UniVL: A Unified Video and Language Pre-Training Model for Multimodal Understanding and Generation

论文作者

Luo, Huaishao, Ji, Lei, Shi, Botian, Huang, Haoyang, Duan, Nan, Li, Tianrui, Li, Jason, Bharti, Taroon, Zhou, Ming

论文摘要

随着NLP和图像语言任务的最新培训技术的最新成功，一些视频语言前训练作品逐渐开发出来，以改善与视频文本相关的下游任务。但是，大多数现有的多模式模型都是为了理解任务的预训练，从而导致对生成任务的预处理差异。

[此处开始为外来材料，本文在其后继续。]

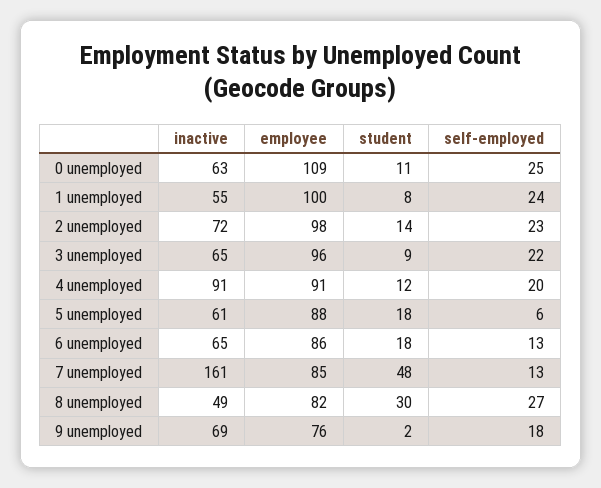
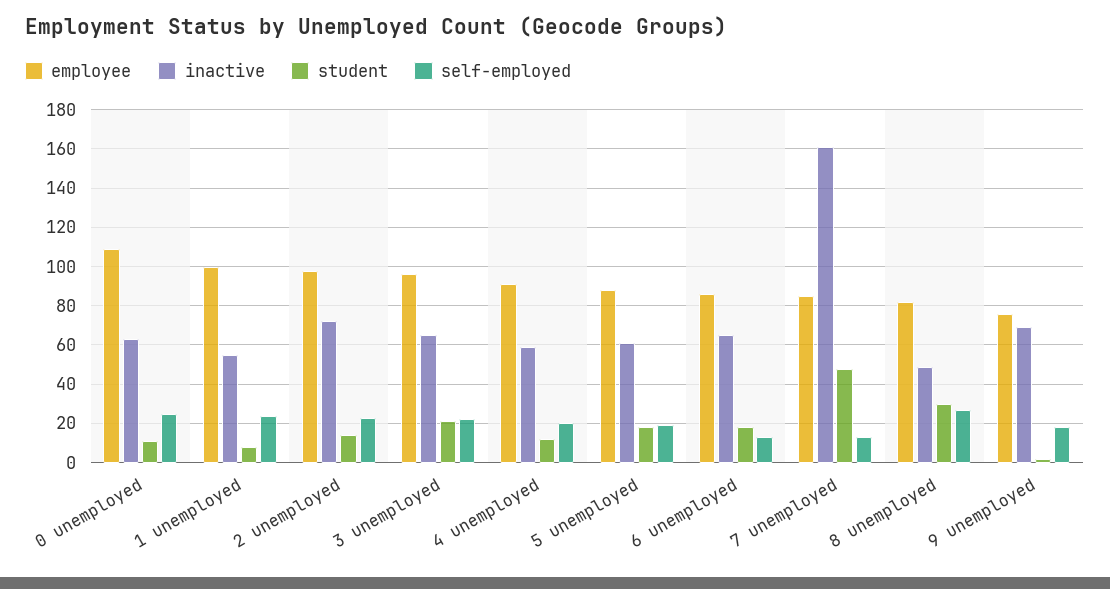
student, 3 unemployed: 9 -> 20
inactive, 4 unemployed: 91 -> 60
self-employed, 5 unemployed: 6 -> 20

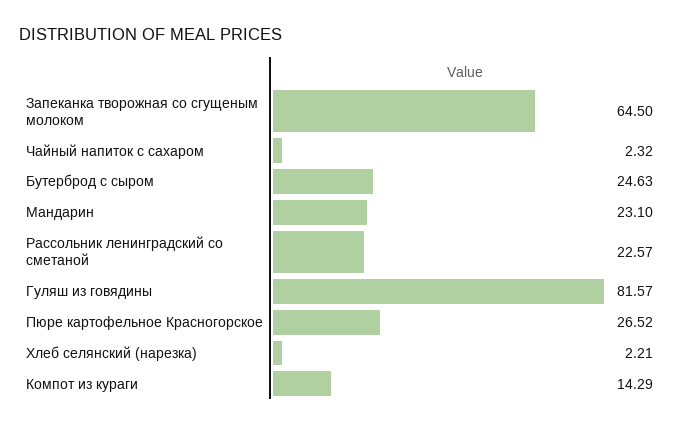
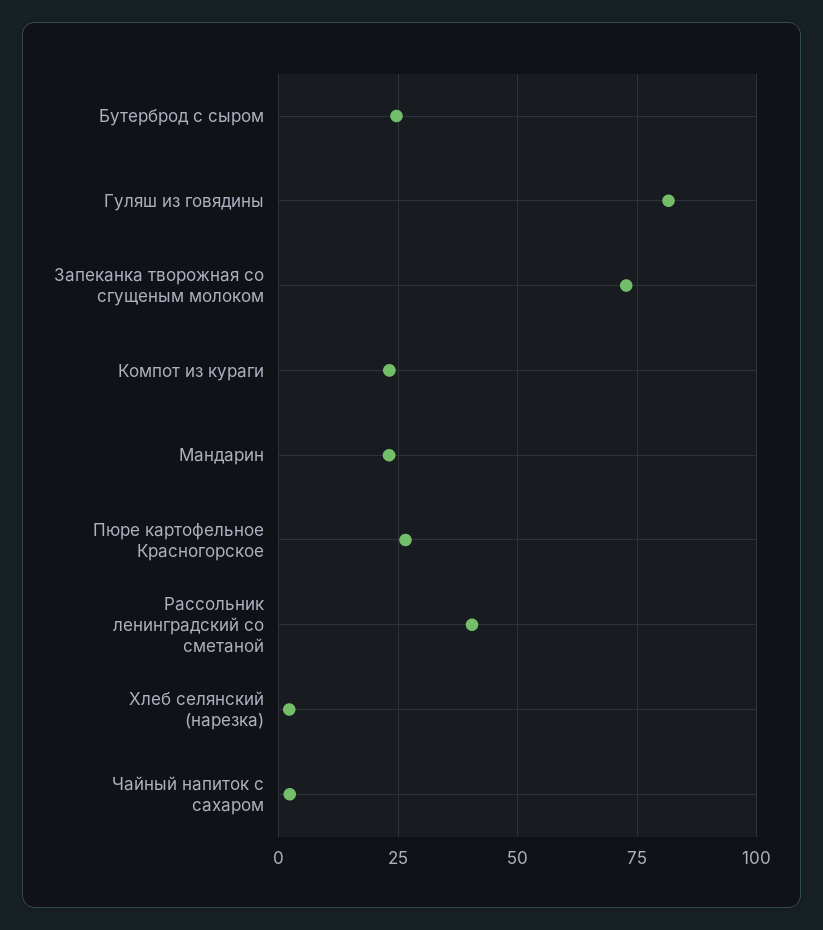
Запеканка творожная со сгущеным молоком: 64.5 -> 72.5
Рассольник ленинградский со сметаной: 22.57 -> 40
Компот из кураги: 14.29 -> 22.5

本文提出了Univl：一种统一的视频和语言预训练模型，用于多模式理解和产生。它包括四个组件，包括两个单模式编码器，一个交叉编码器和带有变压器主链的解码器。五个目标，包括视频文本关节，条件蒙版语言模型（CMLM），条件蒙版框架模型（CMFM），视频文本对齐和语言重建，旨在训练每个组件。我们进一步制定了两种预训练策略，逐个阶段预训练（STAGEDP）和增强视频表示（增强），以使UNIVL的培训过程更加有效。预训练是在相当大的教学视频数据集HOWTO100M上进行的。实验结果表明，UNIVL可以学习强大的视频文本表示，并在五个下游任务上实现最先进的结果。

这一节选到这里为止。